The PUMP token continues its unexpected climb through the Solana ecosystem. New on-chain data shows that the token’s buyback program has now exceeded $205 million. This makes it the largest cumulative repurchase effort on Solana. It has officially surpassed Raydium, which previously held the top spot.

The program, launched by Pump.fun only five months ago, is moving faster than most analysts expected. With each daily revenue cycle, PUMP buys a portion of its own supply from the open market. As of this week, the team has retired 13.86% of the total circulating supply. For a token that began as a simple experiment in memecoin tooling, the shift is dramatic.

A Five-Month Buyback Run That Keeps Growing

According to SolanaFloor and on-chain dashboards, the program continues to purchase large amounts of PUMP almost every day. The numbers are striking. On December 10 alone, the protocol bought 401.5 million PUMP worth about $1.2 million, using 8,750 SOL. The day before that, it purchased 404.6 million tokens for a similar amount. Even on quieter days, the buybacks remained strong, such as the 287.6 million PUMP on December 8.

These purchases reflect a clear pattern: revenues generated by Pump.fun feed directly into buybacks, creating a steady sink for supply. As long as fees continue to flow, the program keeps shrinking the market float. This model has turned PUMP into one of Solana’s most-watched community tokens of 2025.

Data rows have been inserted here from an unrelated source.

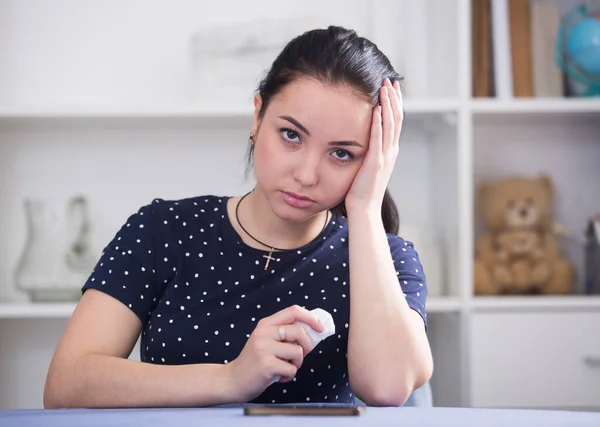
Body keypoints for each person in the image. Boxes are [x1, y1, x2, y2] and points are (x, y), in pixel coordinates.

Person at [43, 25, 433, 409]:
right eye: (291, 135)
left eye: (342, 153)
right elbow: (67, 383)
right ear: (258, 116)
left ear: (373, 159)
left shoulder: (389, 258)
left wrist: (365, 207)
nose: (306, 174)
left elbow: (388, 387)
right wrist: (230, 377)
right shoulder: (162, 230)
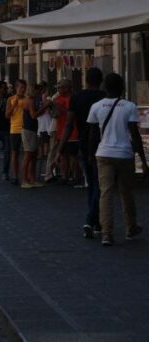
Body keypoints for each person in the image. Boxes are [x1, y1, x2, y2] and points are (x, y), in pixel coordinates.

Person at [87, 73, 148, 246]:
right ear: (122, 87)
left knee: (105, 193)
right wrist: (143, 161)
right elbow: (135, 135)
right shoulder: (129, 106)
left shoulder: (96, 106)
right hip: (124, 154)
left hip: (103, 153)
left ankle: (106, 234)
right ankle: (130, 227)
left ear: (104, 87)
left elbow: (93, 135)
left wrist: (91, 155)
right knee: (126, 192)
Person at [59, 68, 106, 239]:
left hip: (84, 144)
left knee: (92, 184)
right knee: (100, 185)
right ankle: (91, 220)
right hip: (102, 145)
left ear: (86, 80)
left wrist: (60, 147)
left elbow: (69, 124)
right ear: (100, 80)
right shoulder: (105, 98)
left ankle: (95, 221)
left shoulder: (76, 98)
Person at [54, 79, 81, 186]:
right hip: (60, 131)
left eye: (60, 87)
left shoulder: (73, 99)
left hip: (72, 132)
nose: (58, 89)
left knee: (73, 156)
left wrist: (58, 107)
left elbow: (71, 114)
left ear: (66, 88)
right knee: (62, 155)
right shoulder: (57, 99)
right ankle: (64, 176)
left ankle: (75, 176)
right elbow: (54, 114)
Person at [21, 84, 49, 188]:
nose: (39, 93)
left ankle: (32, 179)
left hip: (32, 129)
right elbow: (33, 115)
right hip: (28, 130)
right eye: (37, 91)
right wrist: (44, 107)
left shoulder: (32, 100)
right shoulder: (30, 100)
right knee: (28, 155)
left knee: (33, 155)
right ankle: (24, 180)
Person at [6, 80, 27, 185]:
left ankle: (25, 175)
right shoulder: (11, 99)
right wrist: (14, 105)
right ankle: (15, 175)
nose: (23, 90)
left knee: (27, 153)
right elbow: (7, 115)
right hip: (15, 129)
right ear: (16, 88)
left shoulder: (27, 100)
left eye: (24, 87)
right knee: (15, 153)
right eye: (21, 87)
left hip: (26, 129)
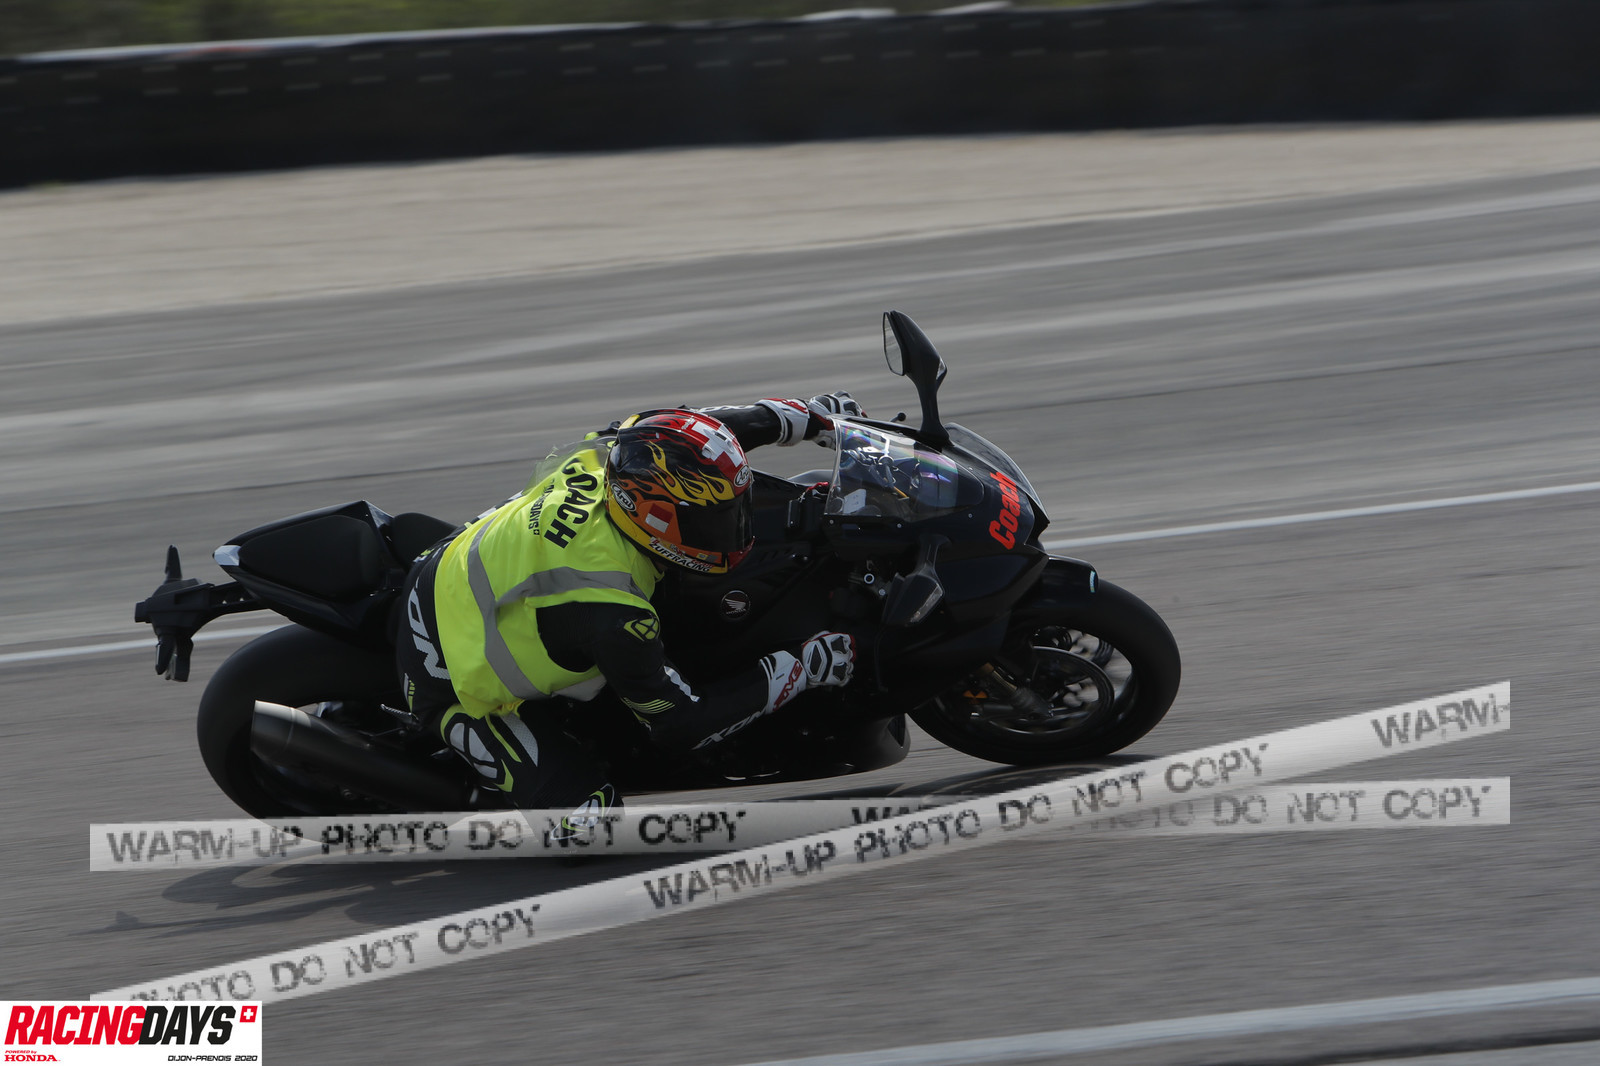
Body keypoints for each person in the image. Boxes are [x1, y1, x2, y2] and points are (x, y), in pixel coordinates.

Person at [394, 393, 864, 836]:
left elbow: (694, 437)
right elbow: (682, 724)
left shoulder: (617, 456)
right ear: (656, 516)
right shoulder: (611, 606)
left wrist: (810, 416)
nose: (734, 529)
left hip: (453, 563)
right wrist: (798, 669)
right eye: (714, 521)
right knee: (593, 827)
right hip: (441, 665)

Surpassing Raydium Marks a Symbolic Shift

In Solana’s ecosystem, Raydium has long represented deep liquidity and large protocol-level volume. For Pump.fun to surpass Raydium in cumulative buybacks signals how quickly user behavior on Solana has changed. More creators are launching memecoins on Pump.fun. More traders are moving liquidity through its tools and more fees are being generated for the buyback engine.

This momentum also highlights a broader trend from Solana’s breakout year. Retail-led activity is shaping the chain’s economic footprint, sometimes more than established DeFi protocols. The buyback milestone is not just a financial event. It is cultural, too.

What It Means for Holders and the Solana Market

Burning nearly 14% of the supply in five months naturally fuels attention. While buybacks do not guarantee long-term price appreciation. They do reduce available supply and signal sustained protocol revenue. For PUMP holders, this cycle creates a sense of ongoing support behind the token. Also, for developers, it shows how a simple fee-to-buyback mechanism can power a large-scale economic loop.

For Solana, it shows the chain’s confidence isn’t just in its high-speed tech. It’s in the sheer volume of users onboarding, experimenting and spending. With buybacks still active and daily revenues consistently high, PUMP’s momentum isn’t slowing. If anything, it may push other Solana projects to rethink how they reward communities and reinforce token value, one repurchase at a time.